** Opening Reading passage block **
In 1987, the Seventh Circuit Court of Appeals corrected this mistake
in two cases decided that year. In both Johnson v. Deltadynamics Inc.10 and Beard v. J.I. Case Co.,11 the
court, without engaging in any choice of law analysis, held that the
Wisconsin borrowing statute applied because the cases involved a foreign
cause of action. The court in Johnson recognized that the new statute
expanded its reach from personal injury actions to all actions.
Furthermore, since the injury occurred in Indiana, the tort constituted
a foreign cause of action. In Beard, since the injury occurred in
Tennessee, the action also was foreign. In both cases then, Wisconsin's
borrowing statute directed application of the shorter statute of
limitations.
The first state court decision to discuss section 893.07
was Guertin v. Harbour Assurance Company.12 It
involved a Wisconsin truck driver injured in a slip and fall off a
semi-trailer in Illinois. He sued numerous defendants, most of whom were
Wisconsin residents, after the Illinois two-year statute of limitations
had run but before Wisconsin's three-year statute had run. Guertin
argued that the court should conduct a choice of law analysis to
determine whose statute applied. He urged the court to apply a "grouping
or assessment of significant contacts" analysis, which, he argued, would
lead the court to conclude that this case did not involve a foreign
cause of action because of its significant contacts with Wisconsin. The
Wisconsin Supreme Court disagreed. It held that the borrowing statute
applied because the injury arose in another state. In this case, the
Illinois statute of limitations barred the action.
The Guertin plaintiff also asserted that the law violated the federal
Equal Protection Clause and Article 1, section 1 of the Wisconsin
Constitution,13 in that it denied some Wisconsin
residents the benefit of their own state's statute of limitations solely
because their injury occurred out of state. The court noted a "strong
presumption of constitutionality of statutes" and that "a statute will
be sustained if there is any reasonable basis upon which the legislation
may reasonably rest." Applying a rational basis test, the court found
that the two classes of plaintiffs are 1) those injured within the
state, regardless of whether or not they are Wisconsin residents; and 2)
those injured outside the state, regardless of whether or not they are
Wisconsin residents. The rational basis for the distinction is to
"obviate[] uncertainty where more than one statute of limitation might
apply, protecting all parties by the creation of a bright line rule
which allows predictability in an area previously fraught with
confusion." This satisfied the rational basis test. Finally, the court
noted that when an injury occurs in Wisconsin so that the borrowing
statute is inapplicable, Wisconsin courts should apply their own statute
of limitations.14
In 1995, the Wisconsin federal district court in Terranova v.
Terranova15 determined when a contract cause of action
is foreign, thus implicating the borrowing statute. The court followed
the lead of Guertin and held that a contract cause of action is foreign
when the breach occurs outside of the state. Here the defendants were
residents of Wisconsin and Michigan. The plaintiffs were residents of
California. The causes of action arose when two groups of family members
terminated their business relationship and entered into an "Agreement
and Plan of Separation and Reorganization." The agreement divided
various assets, resulting in a large California tax assessment against
some of the parties to the contract. The actions were all based on the
"defendants' alleged failure either to disclose to plaintiffs the
California tax liability before the separation agreement was executed or
to indemnify plaintiffs for any portion of the liability."16
The court held that the contract causes of action were not foreign,
because although the plaintiffs resided in California when they demanded
indemnification, the Wisconsin defendants rejected the plaintiffs'
demands in Wisconsin. Thus, because the borrowing statute was not
implicated, Wisconsin was free to apply its own six-year statute of
limitations.
** Closing Reading passage block **
** Opening Available data block **
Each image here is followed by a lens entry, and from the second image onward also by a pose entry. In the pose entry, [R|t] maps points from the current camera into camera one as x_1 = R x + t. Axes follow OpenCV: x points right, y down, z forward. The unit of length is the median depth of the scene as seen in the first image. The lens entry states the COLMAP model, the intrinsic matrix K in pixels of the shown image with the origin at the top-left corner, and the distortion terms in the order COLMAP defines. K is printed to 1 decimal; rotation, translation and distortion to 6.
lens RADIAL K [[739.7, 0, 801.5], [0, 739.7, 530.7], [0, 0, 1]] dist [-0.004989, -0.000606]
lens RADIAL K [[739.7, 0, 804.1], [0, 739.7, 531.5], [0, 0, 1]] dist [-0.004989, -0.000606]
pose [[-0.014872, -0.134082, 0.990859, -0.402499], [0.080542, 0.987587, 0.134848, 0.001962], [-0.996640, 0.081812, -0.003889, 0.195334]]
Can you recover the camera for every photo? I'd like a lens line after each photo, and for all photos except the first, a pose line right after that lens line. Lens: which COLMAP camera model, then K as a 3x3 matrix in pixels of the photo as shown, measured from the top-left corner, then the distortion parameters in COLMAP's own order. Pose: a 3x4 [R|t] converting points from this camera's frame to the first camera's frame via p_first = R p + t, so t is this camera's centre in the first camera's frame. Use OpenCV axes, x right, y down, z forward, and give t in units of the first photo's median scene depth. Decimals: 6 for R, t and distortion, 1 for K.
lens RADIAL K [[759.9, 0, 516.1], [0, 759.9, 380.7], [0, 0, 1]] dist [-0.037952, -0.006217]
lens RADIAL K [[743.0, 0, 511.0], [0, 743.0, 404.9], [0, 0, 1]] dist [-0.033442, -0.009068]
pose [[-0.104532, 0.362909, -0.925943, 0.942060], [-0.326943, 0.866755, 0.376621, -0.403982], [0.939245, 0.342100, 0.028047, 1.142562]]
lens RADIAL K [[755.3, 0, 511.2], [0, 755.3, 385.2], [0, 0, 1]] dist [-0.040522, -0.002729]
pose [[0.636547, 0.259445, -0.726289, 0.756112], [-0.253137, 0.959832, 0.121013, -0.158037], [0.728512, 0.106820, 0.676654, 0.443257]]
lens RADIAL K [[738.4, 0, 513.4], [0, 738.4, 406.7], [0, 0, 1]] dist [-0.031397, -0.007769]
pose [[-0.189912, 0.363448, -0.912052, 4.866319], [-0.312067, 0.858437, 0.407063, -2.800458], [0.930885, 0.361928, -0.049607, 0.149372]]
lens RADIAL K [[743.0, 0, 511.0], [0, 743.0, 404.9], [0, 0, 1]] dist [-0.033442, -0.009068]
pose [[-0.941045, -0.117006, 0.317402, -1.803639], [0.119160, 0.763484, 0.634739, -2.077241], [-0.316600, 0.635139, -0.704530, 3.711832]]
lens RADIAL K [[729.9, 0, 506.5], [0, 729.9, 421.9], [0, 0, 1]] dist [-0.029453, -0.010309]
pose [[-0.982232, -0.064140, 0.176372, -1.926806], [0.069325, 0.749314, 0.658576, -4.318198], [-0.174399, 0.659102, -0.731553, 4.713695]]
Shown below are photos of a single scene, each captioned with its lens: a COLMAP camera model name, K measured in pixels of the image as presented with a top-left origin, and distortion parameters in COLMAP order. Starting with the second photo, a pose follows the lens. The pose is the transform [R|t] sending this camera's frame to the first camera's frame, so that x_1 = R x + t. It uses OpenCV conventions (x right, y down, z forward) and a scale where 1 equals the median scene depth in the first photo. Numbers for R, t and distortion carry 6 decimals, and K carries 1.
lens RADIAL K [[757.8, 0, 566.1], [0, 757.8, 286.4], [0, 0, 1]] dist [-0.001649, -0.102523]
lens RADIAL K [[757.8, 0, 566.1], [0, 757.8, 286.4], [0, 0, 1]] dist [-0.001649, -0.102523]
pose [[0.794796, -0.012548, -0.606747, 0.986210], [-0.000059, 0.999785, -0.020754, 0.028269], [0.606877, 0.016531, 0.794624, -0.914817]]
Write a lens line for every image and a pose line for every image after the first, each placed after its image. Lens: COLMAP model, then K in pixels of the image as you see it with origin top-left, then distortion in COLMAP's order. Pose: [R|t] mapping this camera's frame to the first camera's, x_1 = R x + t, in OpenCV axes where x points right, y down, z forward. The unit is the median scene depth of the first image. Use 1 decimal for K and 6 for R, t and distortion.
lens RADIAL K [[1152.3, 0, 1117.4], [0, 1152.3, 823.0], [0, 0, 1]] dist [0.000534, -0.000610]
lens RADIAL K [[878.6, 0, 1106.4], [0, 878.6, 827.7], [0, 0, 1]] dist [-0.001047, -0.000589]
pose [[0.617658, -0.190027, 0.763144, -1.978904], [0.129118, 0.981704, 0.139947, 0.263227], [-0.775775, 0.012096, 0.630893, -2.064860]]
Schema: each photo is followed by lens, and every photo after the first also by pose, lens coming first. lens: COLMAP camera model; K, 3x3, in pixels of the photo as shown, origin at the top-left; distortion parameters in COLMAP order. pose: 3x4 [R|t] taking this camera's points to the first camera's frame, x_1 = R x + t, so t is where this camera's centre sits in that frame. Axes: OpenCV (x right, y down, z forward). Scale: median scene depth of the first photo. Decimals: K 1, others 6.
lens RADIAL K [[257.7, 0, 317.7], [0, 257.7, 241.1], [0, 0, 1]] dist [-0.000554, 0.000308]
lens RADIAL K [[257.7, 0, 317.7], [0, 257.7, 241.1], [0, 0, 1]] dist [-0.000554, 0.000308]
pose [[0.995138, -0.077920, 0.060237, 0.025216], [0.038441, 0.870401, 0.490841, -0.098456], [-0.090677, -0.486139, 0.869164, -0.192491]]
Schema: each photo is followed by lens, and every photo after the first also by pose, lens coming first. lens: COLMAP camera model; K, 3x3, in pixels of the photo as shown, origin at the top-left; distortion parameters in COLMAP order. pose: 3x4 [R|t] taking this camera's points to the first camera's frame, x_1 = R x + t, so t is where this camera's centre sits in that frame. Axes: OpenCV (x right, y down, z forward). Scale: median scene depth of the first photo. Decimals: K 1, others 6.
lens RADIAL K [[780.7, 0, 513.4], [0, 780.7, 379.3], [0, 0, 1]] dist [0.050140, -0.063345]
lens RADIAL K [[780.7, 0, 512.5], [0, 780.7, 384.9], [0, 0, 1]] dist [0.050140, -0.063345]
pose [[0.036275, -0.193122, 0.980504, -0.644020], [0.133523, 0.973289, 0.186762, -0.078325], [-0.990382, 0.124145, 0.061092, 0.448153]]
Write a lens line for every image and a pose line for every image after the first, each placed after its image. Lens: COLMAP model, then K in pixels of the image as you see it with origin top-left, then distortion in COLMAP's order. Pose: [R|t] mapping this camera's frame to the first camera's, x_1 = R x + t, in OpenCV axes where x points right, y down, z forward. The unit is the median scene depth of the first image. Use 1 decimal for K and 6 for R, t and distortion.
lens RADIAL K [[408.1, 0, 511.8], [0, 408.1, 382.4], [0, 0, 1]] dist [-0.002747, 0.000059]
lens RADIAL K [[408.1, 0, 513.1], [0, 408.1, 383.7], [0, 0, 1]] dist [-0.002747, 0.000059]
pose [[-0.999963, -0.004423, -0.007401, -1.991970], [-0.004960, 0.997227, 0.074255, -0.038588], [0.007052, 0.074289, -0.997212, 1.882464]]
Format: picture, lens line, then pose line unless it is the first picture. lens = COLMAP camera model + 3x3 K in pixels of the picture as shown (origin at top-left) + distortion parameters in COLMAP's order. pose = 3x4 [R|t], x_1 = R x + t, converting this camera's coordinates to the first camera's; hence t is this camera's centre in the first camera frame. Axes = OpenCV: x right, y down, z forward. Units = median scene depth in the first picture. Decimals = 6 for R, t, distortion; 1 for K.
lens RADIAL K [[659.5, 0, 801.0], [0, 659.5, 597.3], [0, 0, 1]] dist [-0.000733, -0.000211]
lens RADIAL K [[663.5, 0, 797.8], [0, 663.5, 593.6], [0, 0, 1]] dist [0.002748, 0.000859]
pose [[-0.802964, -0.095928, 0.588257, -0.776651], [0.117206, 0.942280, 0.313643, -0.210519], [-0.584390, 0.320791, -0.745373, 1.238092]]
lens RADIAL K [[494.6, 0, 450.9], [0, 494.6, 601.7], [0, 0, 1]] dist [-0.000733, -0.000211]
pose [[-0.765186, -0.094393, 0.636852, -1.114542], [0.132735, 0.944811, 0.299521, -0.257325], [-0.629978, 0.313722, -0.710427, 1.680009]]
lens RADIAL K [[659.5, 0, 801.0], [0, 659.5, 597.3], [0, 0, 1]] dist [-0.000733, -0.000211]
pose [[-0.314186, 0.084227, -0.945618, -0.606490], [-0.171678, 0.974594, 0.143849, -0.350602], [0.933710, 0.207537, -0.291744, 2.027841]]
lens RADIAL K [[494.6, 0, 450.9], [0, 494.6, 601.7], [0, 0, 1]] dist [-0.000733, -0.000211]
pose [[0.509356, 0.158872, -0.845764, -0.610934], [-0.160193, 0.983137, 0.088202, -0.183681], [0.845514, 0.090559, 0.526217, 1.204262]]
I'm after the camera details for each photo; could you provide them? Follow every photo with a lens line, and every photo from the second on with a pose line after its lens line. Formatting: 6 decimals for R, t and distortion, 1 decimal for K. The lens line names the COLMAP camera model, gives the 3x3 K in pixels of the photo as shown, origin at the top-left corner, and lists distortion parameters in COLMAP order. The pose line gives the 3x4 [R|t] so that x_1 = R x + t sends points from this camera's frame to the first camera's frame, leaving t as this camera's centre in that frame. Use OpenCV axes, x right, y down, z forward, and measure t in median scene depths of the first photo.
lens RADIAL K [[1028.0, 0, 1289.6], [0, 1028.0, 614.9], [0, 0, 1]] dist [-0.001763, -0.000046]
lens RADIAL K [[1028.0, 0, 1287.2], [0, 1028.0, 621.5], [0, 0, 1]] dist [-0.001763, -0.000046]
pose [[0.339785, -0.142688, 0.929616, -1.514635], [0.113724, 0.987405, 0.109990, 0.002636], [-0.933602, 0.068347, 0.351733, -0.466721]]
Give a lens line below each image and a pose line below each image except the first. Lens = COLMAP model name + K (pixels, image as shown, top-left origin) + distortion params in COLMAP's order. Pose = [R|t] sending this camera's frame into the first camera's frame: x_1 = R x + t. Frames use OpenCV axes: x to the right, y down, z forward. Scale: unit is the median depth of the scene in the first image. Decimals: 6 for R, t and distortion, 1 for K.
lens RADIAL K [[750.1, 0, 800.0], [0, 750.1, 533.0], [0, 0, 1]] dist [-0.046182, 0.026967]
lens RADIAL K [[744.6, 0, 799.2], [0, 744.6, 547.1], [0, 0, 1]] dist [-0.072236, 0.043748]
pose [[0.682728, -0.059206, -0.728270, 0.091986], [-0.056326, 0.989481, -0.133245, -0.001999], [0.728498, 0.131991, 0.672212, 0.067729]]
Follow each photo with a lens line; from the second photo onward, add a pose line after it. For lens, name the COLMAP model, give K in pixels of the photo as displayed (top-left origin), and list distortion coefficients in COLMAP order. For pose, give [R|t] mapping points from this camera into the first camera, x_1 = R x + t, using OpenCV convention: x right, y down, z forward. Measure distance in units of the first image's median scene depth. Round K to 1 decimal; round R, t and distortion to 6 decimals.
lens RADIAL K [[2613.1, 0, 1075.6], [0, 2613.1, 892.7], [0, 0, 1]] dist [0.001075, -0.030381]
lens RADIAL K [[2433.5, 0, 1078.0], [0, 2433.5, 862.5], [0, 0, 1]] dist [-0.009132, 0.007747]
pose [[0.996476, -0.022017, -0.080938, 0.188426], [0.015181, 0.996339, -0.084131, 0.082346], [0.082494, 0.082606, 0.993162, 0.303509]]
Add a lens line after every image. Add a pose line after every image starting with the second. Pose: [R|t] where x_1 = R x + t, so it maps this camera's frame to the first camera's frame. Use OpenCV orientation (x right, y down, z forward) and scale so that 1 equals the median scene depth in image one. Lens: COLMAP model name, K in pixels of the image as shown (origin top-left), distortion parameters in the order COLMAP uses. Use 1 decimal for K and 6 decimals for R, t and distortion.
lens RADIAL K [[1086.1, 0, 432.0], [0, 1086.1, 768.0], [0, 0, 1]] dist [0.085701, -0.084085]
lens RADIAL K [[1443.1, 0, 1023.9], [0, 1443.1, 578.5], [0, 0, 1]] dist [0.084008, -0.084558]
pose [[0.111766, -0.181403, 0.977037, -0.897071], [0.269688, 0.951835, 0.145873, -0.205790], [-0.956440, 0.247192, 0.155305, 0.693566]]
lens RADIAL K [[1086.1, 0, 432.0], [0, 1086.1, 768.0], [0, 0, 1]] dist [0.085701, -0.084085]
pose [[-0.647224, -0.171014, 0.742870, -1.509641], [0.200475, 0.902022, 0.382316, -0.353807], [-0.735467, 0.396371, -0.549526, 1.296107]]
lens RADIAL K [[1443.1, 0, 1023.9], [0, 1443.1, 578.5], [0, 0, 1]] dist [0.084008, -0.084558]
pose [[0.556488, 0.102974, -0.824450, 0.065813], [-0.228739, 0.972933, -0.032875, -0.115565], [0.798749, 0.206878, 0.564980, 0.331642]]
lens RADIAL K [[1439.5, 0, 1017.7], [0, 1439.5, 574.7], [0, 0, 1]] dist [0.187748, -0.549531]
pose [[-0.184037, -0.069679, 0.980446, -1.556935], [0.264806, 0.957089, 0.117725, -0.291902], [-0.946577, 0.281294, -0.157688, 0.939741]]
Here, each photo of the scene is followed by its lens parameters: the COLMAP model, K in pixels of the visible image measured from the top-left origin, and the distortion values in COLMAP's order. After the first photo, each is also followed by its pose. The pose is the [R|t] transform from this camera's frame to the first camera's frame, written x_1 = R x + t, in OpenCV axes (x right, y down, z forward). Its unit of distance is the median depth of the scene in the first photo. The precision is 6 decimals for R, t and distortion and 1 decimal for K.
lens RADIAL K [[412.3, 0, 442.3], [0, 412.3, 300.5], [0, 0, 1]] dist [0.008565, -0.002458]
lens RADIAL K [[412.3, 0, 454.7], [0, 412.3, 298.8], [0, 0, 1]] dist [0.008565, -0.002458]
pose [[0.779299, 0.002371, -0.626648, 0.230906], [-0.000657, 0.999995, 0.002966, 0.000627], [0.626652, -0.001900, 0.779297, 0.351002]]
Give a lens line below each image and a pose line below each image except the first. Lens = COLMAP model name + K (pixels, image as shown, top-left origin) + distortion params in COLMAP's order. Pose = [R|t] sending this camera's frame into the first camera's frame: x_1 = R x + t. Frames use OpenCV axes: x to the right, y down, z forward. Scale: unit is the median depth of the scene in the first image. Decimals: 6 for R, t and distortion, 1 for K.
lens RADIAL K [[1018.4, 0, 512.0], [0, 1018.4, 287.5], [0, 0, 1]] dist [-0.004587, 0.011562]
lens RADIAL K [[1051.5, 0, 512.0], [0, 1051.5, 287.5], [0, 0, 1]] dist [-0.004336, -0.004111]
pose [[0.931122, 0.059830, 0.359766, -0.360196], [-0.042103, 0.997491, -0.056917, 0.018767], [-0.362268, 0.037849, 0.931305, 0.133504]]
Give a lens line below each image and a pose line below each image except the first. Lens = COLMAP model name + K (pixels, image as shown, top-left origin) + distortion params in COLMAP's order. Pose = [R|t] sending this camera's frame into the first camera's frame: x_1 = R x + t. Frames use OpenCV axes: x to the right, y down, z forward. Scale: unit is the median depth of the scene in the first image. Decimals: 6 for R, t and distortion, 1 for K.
** Closing Available data block **
**Task to complete:**
Render this sentence from the passage on Wisconsin's borrowing statute in Spanish: "In Beard, since the injury occurred in Tennessee, the action also was foreign." Work only from the passage on Wisconsin's borrowing statute, not from the lines.

**Problem solution:**
En Beard, dado que la lesión ocurrió en Tennessee, la acción también era extranjera.